= Thomas Nikitin =

Swedish sprinter (born 1982)

Thomas Nikitin (born 15 November 1982) is a Swedish sprinter who specialized in the 400 metres, and from 2007 to 2011 also in the 400 metres hurdles. He competed as a relay runner at one World Championships and one European Championships, also taking five individual Swedish titles outdoors (three hurdles, two flat) and three indoors.

==Career==
Nikitin finished fourth at the 1999 European Youth Olympic Festival, in the 200 metres; his season's best was 21.93 seconds from the Finland-Sweden Youth International. Progressing to 21.88 as well as 48.40 in the 400 metres in 2000; in 2001 Nikitin improved to 47.75 and 21.87 shortly before the European Junior Championships, where he finished fifth in the 4 × 400 metres relay and competed individually without reaching the final.
Nikitin also became Swedish U23 champion and took the bronze at the 2001 Swedish championships. He improved to 21.39 and 47.52 before upgrading to silver at the 2001 Swedish championships, as well as finishing fourth in his first senior Finland–Sweden International, the latter in another personal best of 47.21.
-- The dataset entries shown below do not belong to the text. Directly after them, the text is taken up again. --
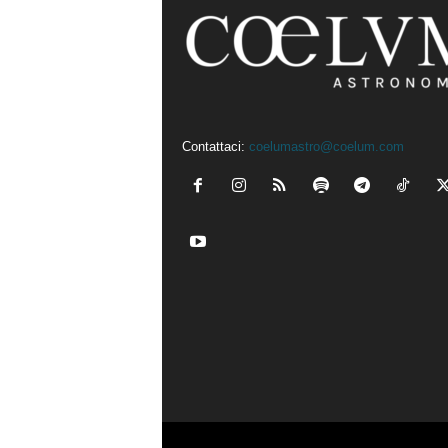
Contattaci:
coelumastro@coelum.com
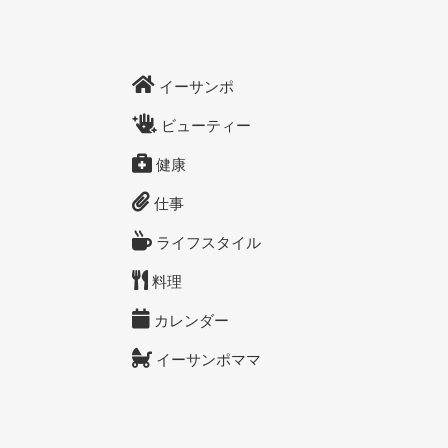
イーサンポ
ビューティー
健康
仕事
ライフスタイル
料理
カレンダー
イーサンポママ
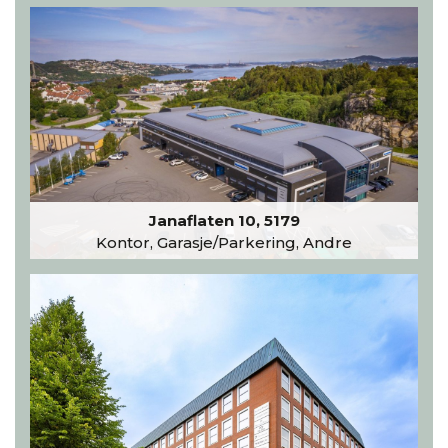
Janaflaten 10, 5179
Kontor, Garasje/Parkering, Andre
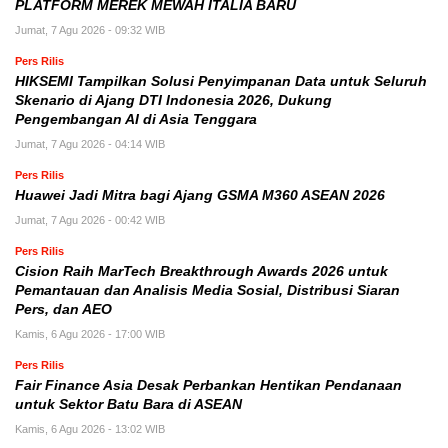
PLATFORM MEREK MEWAH ITALIA BARU
Jumat, 7 Agu 2026 - 09:32 WIB
Pers Rilis
HIKSEMI Tampilkan Solusi Penyimpanan Data untuk Seluruh
Skenario di Ajang DTI Indonesia 2026, Dukung
Pengembangan AI di Asia Tenggara
Jumat, 7 Agu 2026 - 04:14 WIB
Pers Rilis
Huawei Jadi Mitra bagi Ajang GSMA M360 ASEAN 2026
Jumat, 7 Agu 2026 - 00:42 WIB
Pers Rilis
Cision Raih MarTech Breakthrough Awards 2026 untuk
Pemantauan dan Analisis Media Sosial, Distribusi Siaran
Pers, dan AEO
Kamis, 6 Agu 2026 - 17:00 WIB
Pers Rilis
Fair Finance Asia Desak Perbankan Hentikan Pendanaan
untuk Sektor Batu Bara di ASEAN
Kamis, 6 Agu 2026 - 13:02 WIB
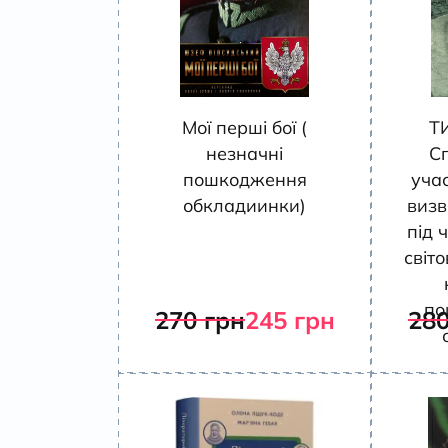
Мої перші бої (
Т
незначні
С
пошкодження
учас
обкладиинки)
визв
під ч
світо
по
270
грн
245
грн
28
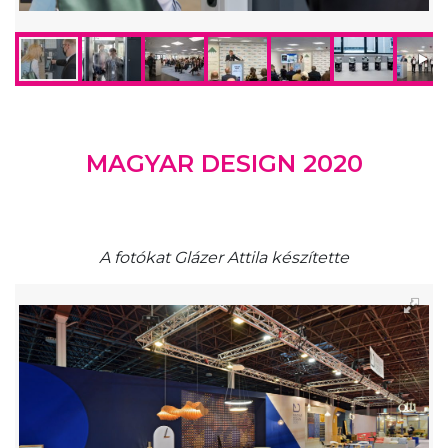
MAGYAR DESIGN 2020
A fotókat Glázer Attila készítette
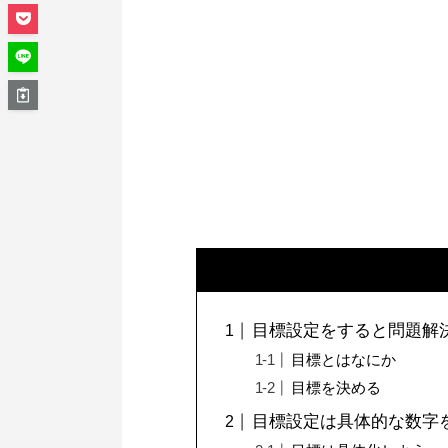
目標設定をすると問題解
目標とはなにか
目標を決める
目標設定は具体的な数字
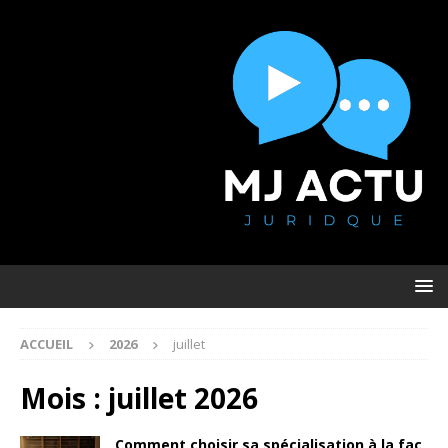
ACCUEIL
2026
juillet
Mois :
juillet 2026
Comment choisir sa spécialisation à la fac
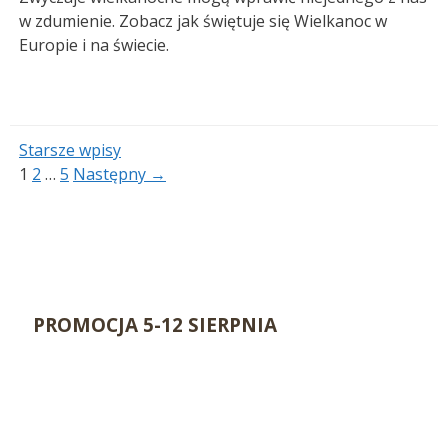
w zdumienie. Zobacz jak świętuje się Wielkanoc w
Europie i na świecie.
Starsze wpisy
Strona
Strona
Strona
1
2
…
5
Następny
→
PROMOCJA 5-12 SIERPNIA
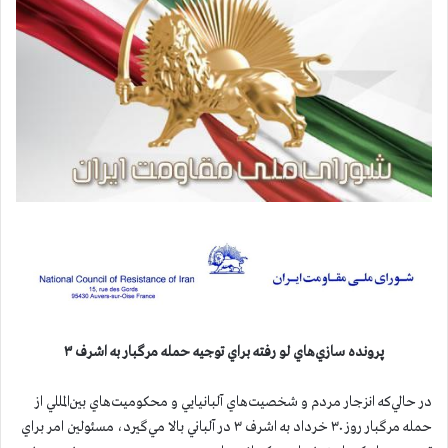
پرونده سازي‌هاي لو ‌رفته براي توجيه حمله مرگبار به اشرف ۳
در حالي‌كه انزجار مردم و شخصيت‌هاي آلبانيايي و محكوميت‌هاي بين‌المللي از
حمله مرگبار روز ۳۰ خرداد به اشرف ۳ در آلباني بالا مي‌گيرد، مسئولين امر براي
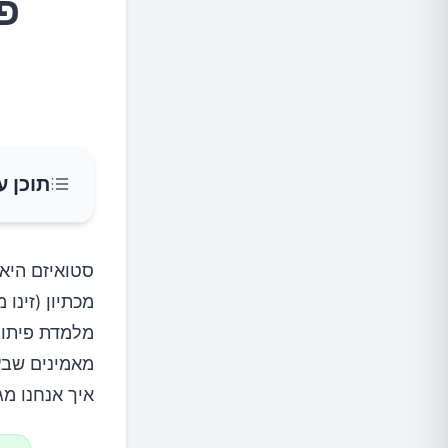
פ
תוכן ע
atio Malorum
מכתיון (זינו
בניית ח
מלמדת פיתוח
מאמינים שבעו
התגברות
איך אנחנו מג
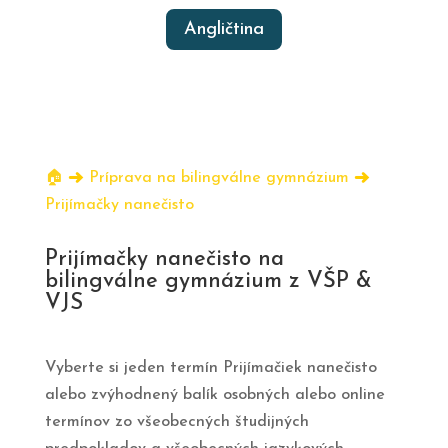
Angličtina
🏠︎
➜
Príprava na bilingválne gymnázium
➜
Prijímačky nanečisto
Prijímačky nanečisto na
bilingválne gymnázium z VŠP &
VJS
Vyberte si jeden termín Prijímačiek nanečisto
alebo zvýhodnený balík osobných alebo online
termínov zo všeobecných študijných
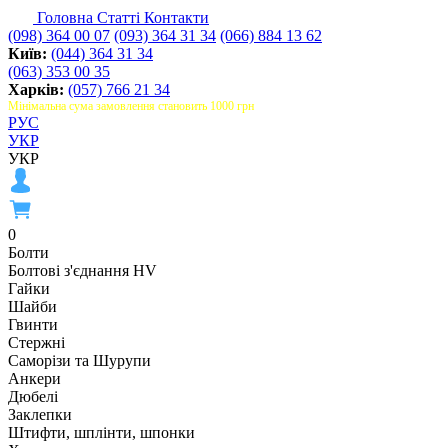
Головна
Статті
Контакти
(098) 364 00 07
(093) 364 31 34
(066) 884 13 62
Київ:
(044) 364 31 34
(063) 353 00 35
Харків:
(057) 766 21 34
Мінімальна сума замовлення становить 1000 грн
РУС
УКР
УКР
0
Болти
Болтові з'єднання HV
Гайки
Шайби
Гвинти
Стержні
Саморізи та Шурупи
Анкери
Дюбелі
Заклепки
Штифти, шплінти, шпонки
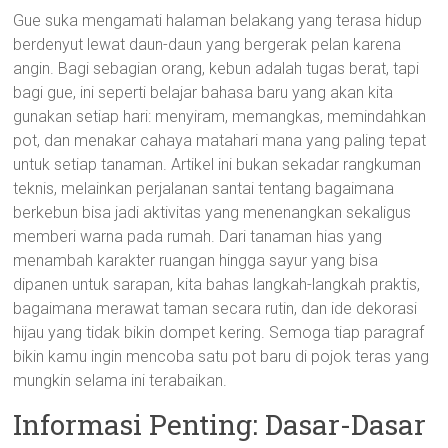
Gue suka mengamati halaman belakang yang terasa hidup
berdenyut lewat daun-daun yang bergerak pelan karena
angin. Bagi sebagian orang, kebun adalah tugas berat, tapi
bagi gue, ini seperti belajar bahasa baru yang akan kita
gunakan setiap hari: menyiram, memangkas, memindahkan
pot, dan menakar cahaya matahari mana yang paling tepat
untuk setiap tanaman. Artikel ini bukan sekadar rangkuman
teknis, melainkan perjalanan santai tentang bagaimana
berkebun bisa jadi aktivitas yang menenangkan sekaligus
memberi warna pada rumah. Dari tanaman hias yang
menambah karakter ruangan hingga sayur yang bisa
dipanen untuk sarapan, kita bahas langkah-langkah praktis,
bagaimana merawat taman secara rutin, dan ide dekorasi
hijau yang tidak bikin dompet kering. Semoga tiap paragraf
bikin kamu ingin mencoba satu pot baru di pojok teras yang
mungkin selama ini terabaikan.
Informasi Penting: Dasar-Dasar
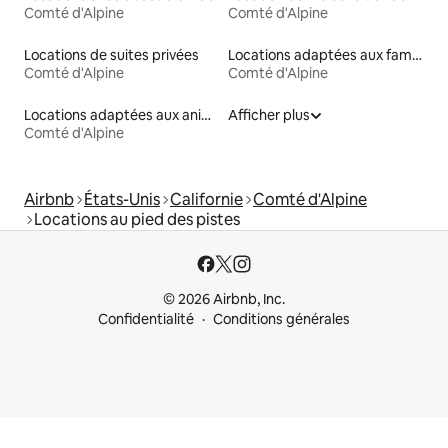
Comté d'Alpine
Comté d'Alpine
Locations de suites privées
Locations adaptées aux familles
Comté d'Alpine
Comté d'Alpine
Locations adaptées aux animaux
Afficher plus
Comté d'Alpine
Airbnb
États-Unis
Californie
Comté d'Alpine
Locations au pied des pistes
© 2026 Airbnb, Inc.
Confidentialité
Conditions générales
He was stable on a slightly lower level at the largest meets in 2003; running in 47.47 at the 2003 European U23 Championships without reaching the final; 47.49 at the Swedish championships where he took bronze; and 47.41 at the Finland–Sweden International where he took silver. He also became double Swedish U23 champion. After taking his first Swedish indoor title in 2004, he took more silvers at the Swedish championships (47.05) and Finland–Sweden International (47.19).

In 2005, having become back-to-back Swedish indoor champion, Nikitin broke the 47-second barrier with 46.80 during the national events segment of DN Galan. He was selected for the 2005 World Championships in the relay, where the Swedish team did not reach the final. In the closure of the 2005 season, 46.98 seconds was enough for a bronze at the Swedish nationals, followed by a fourth place at the Finland–Sweden International.

Nikitin competed at the 2006 European Cup First League. Another silver at the Swedish nationals was enough to secure a berth at the 2006 European Championships, held on home soil in Gothenburg, where he was eliminated in the heats both individually and in the relay. A personal best of 46.72 in the 400 metres came to no avail, and the relay race was squandered mainly due to a bad baton pass between Nikitin and Andreas Mokdasi. His season highlight came in the last meet, winning the Finland–Sweden International in another personal best of 46.51 seconds.

Nikitin's first double national title in the 400 metres came in 2007, taking both the indoor and outdoor national championships. He did the latter in a lifetime best of 46.14 seconds. At the same time, Nikitin had taken up the 400 metres hurdles. Following a debut in 52.44 seconds in June 2007, he took the silver medal at the 2007 nationals in 52.28. Lastly, Nikitin entered the Finland–Sweden International in both events. He first finished second in the 400 metres flat before winning the hurdles event. His victory at the Finland–Sweden International was described by media as a surprise. Being a newcomer, he set a personal best by almost one second (51.33), but "had severe problems with his technique and had to tiptoe".

Nikitin's 2008 season was modest up until the Swedish championships, when he managed to win the low hurdles race in 50.91 seconds. As a result of him competing in the hurdles, his club Spårvägens FK protested against a decision to stage the 400 metres flat without a semi-final. The club claimed that Nikitin would be drawn into a worse lane in the 400 metres, and the arrangers re-instated the semi-final. This, however, caused Sweden's number one Johan Wissman to withdraw from the competition, not wanting three whole races shortly before the 2008 Olympics. Without Wissman, who was capable of running two seconds faster than Nikitin, the latter won the 400 metres to become double outdoor champion of 2008.

Nikitin competed in two events at the 2009 European Team Championships Super League; also won the Swedish 400 hurdles title in 2009, finished third in two events at the 2009 Finland–Sweden International, and won back-to-back hurdles titles at the 2010 nationals and Finland–Sweden International.
He also ran the hurdles at the 2011 European Team Championships Super League and completed briefly in early 2012 before retiring. His lifetime best results remained 21.39 in the 200 metres (2002), 46.14 in the 400 metres (2007) and 50.91 in the 400 metres hurdles (2008).

Thomas Nikitin was indicted into the Swedish version of the hall of fame, receiving a Stora grabbars märke. He represented the club Spårvägens FK.